Steve gets help from Carl in tackling Jerry
The ongoing saga between Microsoft and Yahoo is about more than what price Steve Ballmer is willing to pay to get the strategic benefits of owning his Internet rival.
When it comes to deal negotiations, the personalities of the executives involved -- not to mention their motivations -- will play a large part in whether a deal gets done and what it will look like.
So far, Yahoo CEO has proved too nimble -- or too foolish, to hear some Yahoo shareholders tell it -- to let himself be wrapped up in a big Ballmer bear hug.
As a co-founder of the company, Yang has as much interest in anyone in seeing Yahoo survive, either intact or in a form that preserves its core businesses. The Yahoo board surely knew this when it brought Yang back to spearhead its efforts to make its search-ad technology as lucrative as Google's.
Yet given that Yahoo is considering using Google's search ad technology to boost revenue, as well as continuing gains by Google for search market share, Yang's effort can only be seen as a failure.
A double failure, in fact, because the talk of a Google-Yahoo search ad partnership was one of the main factors that torpedoed Microsoft's acquisition of Yahoo, according to Ballmer.
To see Vator.tv's previous coverage of the Yahoo-Microsoft talks, click here.
Now, Microsoft has come back to talk to Yahoo again, not about an outright acquisition, but to strike its own ad deal and thereby scuttle Yahoo's possible Google partnership. Given how Yahoo has behaved so far, my guess is Yang would prefer to do such a deal with fellow Silicon Valley firm Google than with the collossus of Redmond.
But the appearance of activist investor Carl Icahn on the field could help tilt the odds in favor of Ballmer succeeding in buying Yahoo after all.
Icahn's reputation for tenacity, and his success in getting his own partners named to boards of companies in which he's amassed stakes, will embolden other shareholders still feeling jilted when Yang turned down Ballmer's last $43 billion offer.

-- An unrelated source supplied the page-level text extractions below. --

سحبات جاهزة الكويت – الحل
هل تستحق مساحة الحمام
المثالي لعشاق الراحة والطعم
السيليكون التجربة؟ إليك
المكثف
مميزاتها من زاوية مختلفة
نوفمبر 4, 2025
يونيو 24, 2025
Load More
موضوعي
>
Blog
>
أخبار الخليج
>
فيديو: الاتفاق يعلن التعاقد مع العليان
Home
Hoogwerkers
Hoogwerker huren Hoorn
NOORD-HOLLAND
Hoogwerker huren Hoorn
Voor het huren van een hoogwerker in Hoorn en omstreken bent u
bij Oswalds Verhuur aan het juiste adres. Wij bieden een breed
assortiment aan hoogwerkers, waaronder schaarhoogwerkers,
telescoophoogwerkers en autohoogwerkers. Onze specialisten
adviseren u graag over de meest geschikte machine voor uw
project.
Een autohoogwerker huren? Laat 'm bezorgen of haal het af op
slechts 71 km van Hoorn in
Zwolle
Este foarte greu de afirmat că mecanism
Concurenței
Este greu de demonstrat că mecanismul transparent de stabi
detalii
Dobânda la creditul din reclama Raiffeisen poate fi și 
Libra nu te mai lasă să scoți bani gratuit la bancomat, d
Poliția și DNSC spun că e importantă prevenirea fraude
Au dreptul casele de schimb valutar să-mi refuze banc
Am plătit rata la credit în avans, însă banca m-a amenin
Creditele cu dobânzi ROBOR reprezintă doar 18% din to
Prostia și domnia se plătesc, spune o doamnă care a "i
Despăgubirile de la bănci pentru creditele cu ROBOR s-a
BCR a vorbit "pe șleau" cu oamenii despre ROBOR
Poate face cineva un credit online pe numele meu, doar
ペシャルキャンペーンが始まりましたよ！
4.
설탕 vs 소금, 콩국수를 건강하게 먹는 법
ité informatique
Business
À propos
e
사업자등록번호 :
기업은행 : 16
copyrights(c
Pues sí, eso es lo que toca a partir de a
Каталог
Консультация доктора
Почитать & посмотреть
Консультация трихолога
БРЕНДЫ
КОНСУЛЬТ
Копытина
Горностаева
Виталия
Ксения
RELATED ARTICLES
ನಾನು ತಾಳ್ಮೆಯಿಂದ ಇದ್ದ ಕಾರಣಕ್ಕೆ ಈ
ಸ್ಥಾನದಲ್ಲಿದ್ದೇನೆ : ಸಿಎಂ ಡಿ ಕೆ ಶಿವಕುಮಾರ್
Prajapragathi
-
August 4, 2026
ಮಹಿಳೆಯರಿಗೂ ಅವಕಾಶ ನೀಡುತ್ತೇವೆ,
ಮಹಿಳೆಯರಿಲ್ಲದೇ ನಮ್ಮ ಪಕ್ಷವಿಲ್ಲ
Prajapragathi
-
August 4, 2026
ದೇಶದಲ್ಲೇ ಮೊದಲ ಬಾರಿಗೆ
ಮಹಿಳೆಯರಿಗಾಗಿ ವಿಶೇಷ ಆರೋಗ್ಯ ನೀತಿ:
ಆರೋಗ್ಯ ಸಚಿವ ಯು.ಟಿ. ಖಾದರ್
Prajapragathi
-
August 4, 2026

Any change to the Yahoo board, or even the threat of the turnover of a few seats, could spur some board members to pressure Yang to accept Microsoft's last bid.
Ballmer willingness to bid against Google for the right to sign an ad partnership deal with Yahoo may help Yahoo get better terms for such a deal. At the same time, though, Ballmer's coyness -- he says he's no longer interested in buying all of Yahoo -- combined with Icahn's agitation, may ultimately help Microsoft acquire Yahoo for a price that is less than what Ballmer offered just weeks ago.
As we've written before, Yahoo's days as an independent company are numbered, even if its final demise takes a year or two. But if Ballmer can drive a wedge between Yahoo and Google by offering more favorable terms for a search ad partnership, at the same time Icahn turns up the heat on Yahoo's board regarding an outright sale, Ballmer might be able to get Yang into that bear hug sooner rather than later.